A tremendous rise in cybercrimes since the global outbreak of COVID-19 has prompted Indian security agencies to look for ways to boost their capabilities to deal with phishing, malware, virus and other online attacks on government servers. Particularly, the increase in digital activity and economic relief measures accompanying the outbreak have given rise to online fraud, money laundering and terror financing concerns, sources privy to the developments said.
“Malicious or fraudulent cybercrimes, fundraising for fake charities, and various medical scams targeting innocent victims are likely to increase, with criminals attempting to profit from the pandemic by exploiting people in urgent need of care,” a batch of Group A and Group B officers from several departments including narcotics and goods and services tax among others were told during a ‘sensitisation’ session in Vadodara earlier this week.
Sources said that the two-hour-long session, attended by over 100 government officials, was addressed by cyber-security and counter-terrorism expert Dr Nishakant Ojha. Besides being an advisor to the Centre on cybersecurity, Dr Ojha is also consulted by several foreign governments in west Asia on terrorism-related matters. He is also a consultant with government-owned firm Telecommunications Consultants India Limited (TCIL).
The Computer Emergency Response Team of India (CERT-In), the nodal government agency to deal with cyber-attacks, had last month come out with an advisory warning about the “increase in the number of cyberattacks on personal computer networks and routers since professionals were asked to work from home in the wake of the COVID-19 outbreak in the country.”
Now, the government agencies are coming to terms with similar attacks being carried out against government servers. Sources said that the emerging online threats represent increasing money laundering and terrorist financing risks. The frequency of these attacks has only picked up as the government attempts through infusing liquidity into the economy through direct bank transfers and a host of other ways.
In one such instance, cybersecurity firm Quick Heal observed multiple attacks against several cooperative banks in April. The Pune-based IT security service provider said that the cyber-attacks directed at cooperative banks come in the form of an email, which claim to originate from the Reserve Bank of India (RBI) or a large banking organisation.
“The content of the email refers to new RBI guidelines or a transaction, with detailed information in an attached file, which is a zip file that contains a malicious JAR file,” says a report on the matter.
Money laundering and anti-terror financing
During his interaction with the government officials in Vadodara, Dr Ojha is also learnt to have touched upon the vulnerabilities of anti-money laundering laws and counter-terror financing mechanisms in place to deal with the rise in cybercrime activity.
The increase in misuses of online financial services and virtual assets to conceal illicit funds and misappropriation of domestic and international financial aid and emergency funding are two subject areas that are being looked upon with increased suspicion by the authorities, sources said.
Among a slew of measures mulled over to deal with the emerging cyber threats, Dr Ojha is learnt to have stressed on the importance of adopting new operational responses and the need for transparency among banks and financial institutions.

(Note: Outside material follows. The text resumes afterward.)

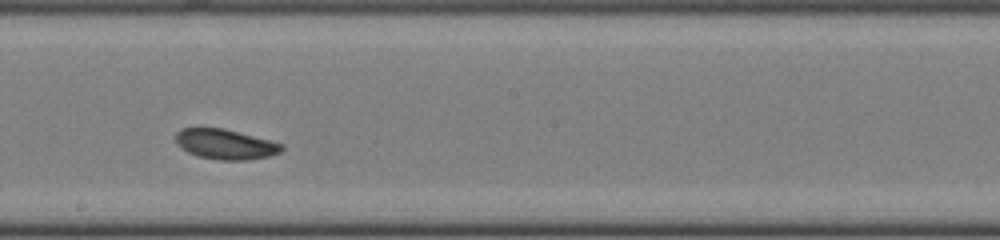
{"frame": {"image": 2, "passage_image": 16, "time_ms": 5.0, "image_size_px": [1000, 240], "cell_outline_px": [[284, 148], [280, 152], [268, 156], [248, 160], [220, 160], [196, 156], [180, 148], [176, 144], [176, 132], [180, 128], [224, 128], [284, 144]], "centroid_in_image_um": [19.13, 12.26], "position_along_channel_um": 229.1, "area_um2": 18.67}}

The cybersecurity expert also called upon the high-ranking officials to think over the prospect of setting-up a special COVID-19 Task Force to deal with new avenues of cybercrimes.
When contacted for a comment, Dr Ojha said, “Criminals and terrorists exploiting COVID-19 and the associated economic downturn to move into new cash-intensive and high-liquidity lines of business in developing countries pose a major threat to agencies.” “Criminals have attempted to profit from the COVID-19 pandemic through increased fraudulent activities,” he added.